Son innovation a été adoptée par les clubs d’ornithologues, à commencer par le Club des ornithologues de Québec, ce qui leur a permis de diffuser des publications contenant un résumé des observations d’oiseaux de chaque saison. Et c’est avec les feuillets ainsi assemblés que la base ÉPOQ (Étude des populations d’oiseaux du Québec) a pu être constituée à partir de 1975 sous la direction de Jacques Larivée. Cette même innovation a été adoptée ensuite par eBird pour la cueillette de données, qui proviennent aujourd’hui de tous les coins du monde. Un compte eBird a même été créé à titre posthume au nom de Victor Gaboriault, et ses observations y sont affichées (ebird.org/profile/ MjE3MjgyMg).
En septembre 1950, la revue Sciences et aventures (vol. 5, no 9, pp. 6-7) consacre un article à l’état de l’ouvrage de Victor Gaboriault, intitulé Un ornithologiste accumule une vaste documentation sur la distribution des oiseaux dans la province de Québec.

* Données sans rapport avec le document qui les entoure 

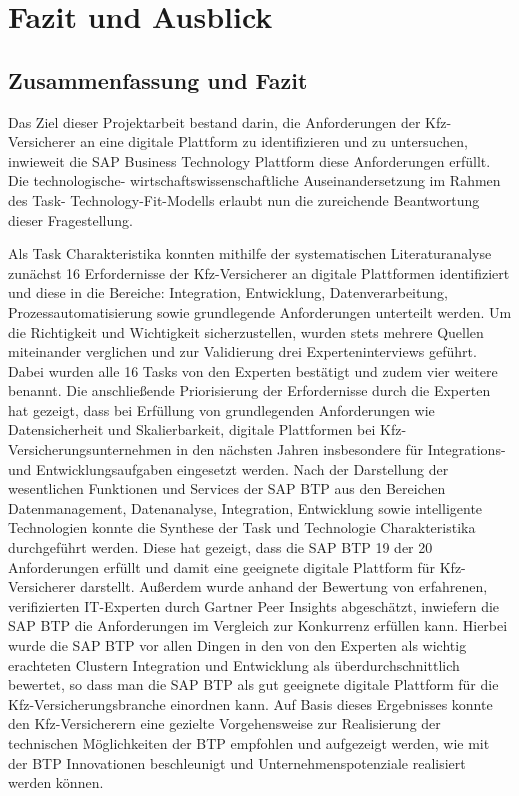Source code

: \chapter{Fazit und Ausblick}

\section{Zusammenfassung und Fazit}

Das Ziel dieser Projektarbeit bestand darin, die Anforderungen der Kfz-Versicherer an eine digitale Plattform zu identifizieren und zu untersuchen, inwieweit die SAP Business Technology Plattform diese Anforderungen erfüllt. Die technologische- wirtschaftswissenschaftliche Auseinandersetzung im Rahmen des Task- Technology-Fit-Modells erlaubt nun die zureichende Beantwortung dieser Fragestellung.

Als Task Charakteristika konnten mithilfe der systematischen Literaturanalyse zunächst 16 Erfordernisse der Kfz-Versicherer an digitale Plattformen identifiziert und diese in die Bereiche: Integration, Entwicklung, Datenverarbeitung, Prozessautomatisierung sowie grundlegende Anforderungen unterteilt werden. Um die Richtigkeit und Wichtigkeit sicherzustellen, wurden stets mehrere Quellen miteinander verglichen und zur Validierung drei Experteninterviews geführt. Dabei wurden alle 16 Tasks von den Experten bestätigt und zudem vier weitere benannt. Die anschließende Priorisierung der Erfordernisse durch die Experten hat gezeigt, dass bei Erfüllung von grundlegenden Anforderungen wie Datensicherheit und Skalierbarkeit, digitale Plattformen bei Kfz-Versicherungsunternehmen in den nächsten Jahren insbesondere für Integrations- und Entwicklungsaufgaben eingesetzt werden. Nach der Darstellung der wesentlichen Funktionen und Services der SAP BTP aus den Bereichen Datenmanagement, Datenanalyse, Integration, Entwicklung sowie intelligente Technologien konnte die Synthese der Task und Technologie Charakteristika durchgeführt werden. Diese hat gezeigt, dass die SAP BTP 19 der 20 Anforderungen erfüllt und damit eine geeignete digitale Plattform für Kfz-Versicherer darstellt. Außerdem wurde anhand der Bewertung von erfahrenen, verifizierten IT-Experten durch Gartner Peer Insights abgeschätzt, inwiefern die SAP BTP die Anforderungen im Vergleich zur Konkurrenz erfüllen kann. Hierbei wurde die SAP BTP vor allen Dingen in den von den Experten als wichtig erachteten Clustern Integration und Entwicklung als überdurchschnittlich bewertet, so dass man die SAP BTP als gut geeignete digitale Plattform für die Kfz-Versicherungsbranche einordnen kann. Auf Basis dieses Ergebnisses konnte den Kfz-Versicherern eine gezielte Vorgehensweise zur Realisierung der technischen Möglichkeiten der BTP empfohlen und aufgezeigt werden, wie mit der BTP Innovationen beschleunigt und Unternehmenspotenziale realisiert werden können.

Le bilan est impressionnant : deux fichiers des documents consultés, en ordre chronologique et en ordre alphabétique; un fichier des 8 000+ spécimens d’oiseaux qu’il a examinés; des fichiers des dates d’arrivée et de départ des espèces migratrices pour Montréal et Québec; un fichier de 400+ localités où figurent les espèces qui y ont été rencontrées; un fichier de cartes géographiques pour chaque espèce montrant les lieux où chacune est notée.

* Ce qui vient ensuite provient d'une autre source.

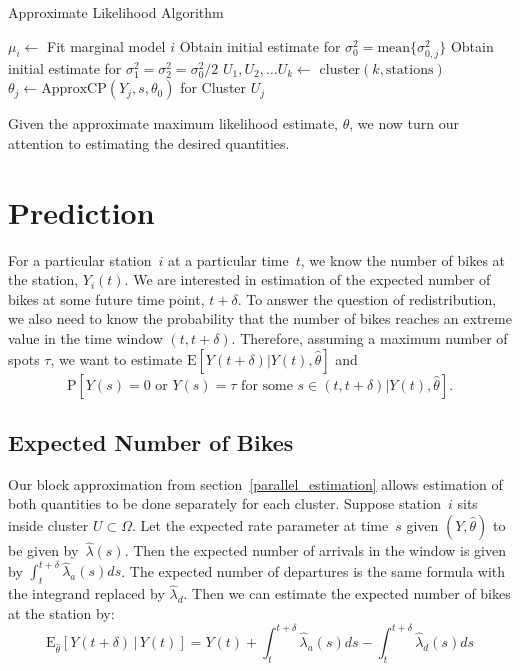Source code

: \documentclass{acm_proc_article-sp}
\begin{document}
\begin{algorithm}[!h]
\caption{Approximate Likelihood Algorithm} \label{applik_alg}
\begin{algorithmic}
\STATE $\mu_i \gets$ Fit marginal model $i$ 
\ENDFOR
\STATE Obtain initial estimate for $\sigma_0^2 = \text{mean} \{ \sigma_{0,j}^2\}$
\STATE Obtain initial estimate for $\sigma_1^2 = \sigma_2^2 = \sigma_0^2 / 2$
\STATE $U_1, U_2, \ldots U_k \gets$ cluster$(k, \text{stations})$
\STATE $\theta_j \gets \text{ApproxCP} (Y_j, s, \theta_0)$ for Cluster $U_j$
\ENDFOR
\end{algorithmic}
\end{algorithm}

Given the approximate maximum likelihood estimate, $\theta$, we now turn our attention to estimating the desired quantities.

\section{Prediction}

For a particular station~$i$ at a particular time~$t$, we know the number of bikes at the station, $Y_i(t)$.  We are interested in estimation of the expected number of bikes at some future time point, $t+\delta$.  To answer the question of redistribution, we also need to know the probability that the number of bikes reaches an extreme value in the time window $(t, t+\delta)$.  Therefore, assuming a maximum number of spots $\tau$, we want to estimate $\text{E} \left[ Y(t+ \delta) | Y(t) , \hat{\theta} \right]$ and 
\begin{equation*}
\text{P} [ Y(s) = 0 \text{ or } Y(s) = \tau \text{ for some } s \in (t, t+\delta) | Y(t), \hat{\theta} ].  
\end{equation*}

\subsection{Expected Number of Bikes}
Our block approximation from section~\ref{parallel_estimation} allows estimation of both quantities to be done separately for each cluster.  Suppose station~$i$ sits inside cluster $U \subset \Omega$.  Let the expected rate parameter at time~$s$ given $(Y,\hat{\theta})$ to be given by~$\hat{\lambda} (s)$.  Then the expected number of arrivals in the window is given by $\int_{t}^{t+\delta} \hat{\lambda}_a (s) ds$.  The expected number of departures is the same formula with the integrand replaced by $\hat{\lambda}_d$.  Then we can estimate the expected number of bikes at the station by:
\begin{equation*}
\text{E}_{\hat{\theta}} \left[ Y(t+ \delta) \, | \, Y(t) \right] = Y(t) + \int_{t}^{t+\delta} \hat{\lambda}_a (s) ds - \int_{t}^{t+\delta} \hat{\lambda}_d (s) ds
\end{equation*}
\end{document}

Cette documentation demeure malheureusement incomplète car le mal fatal se manifeste avec gravité : le 16 janvier 1952 on doit l’amputer d’une jambe au-dessus du genou. Quelques jours plus tard, Lewis M. Terrill lui rend visite et lui offre de devenir membre du conseil d’administration de la PQSPB, ce que Victor Gaboriault accepte sans hésitation. Hélas, à une réunion subséquente de la société, on apprend qu’il a rendu son dernier souffle le 22 mars 1952.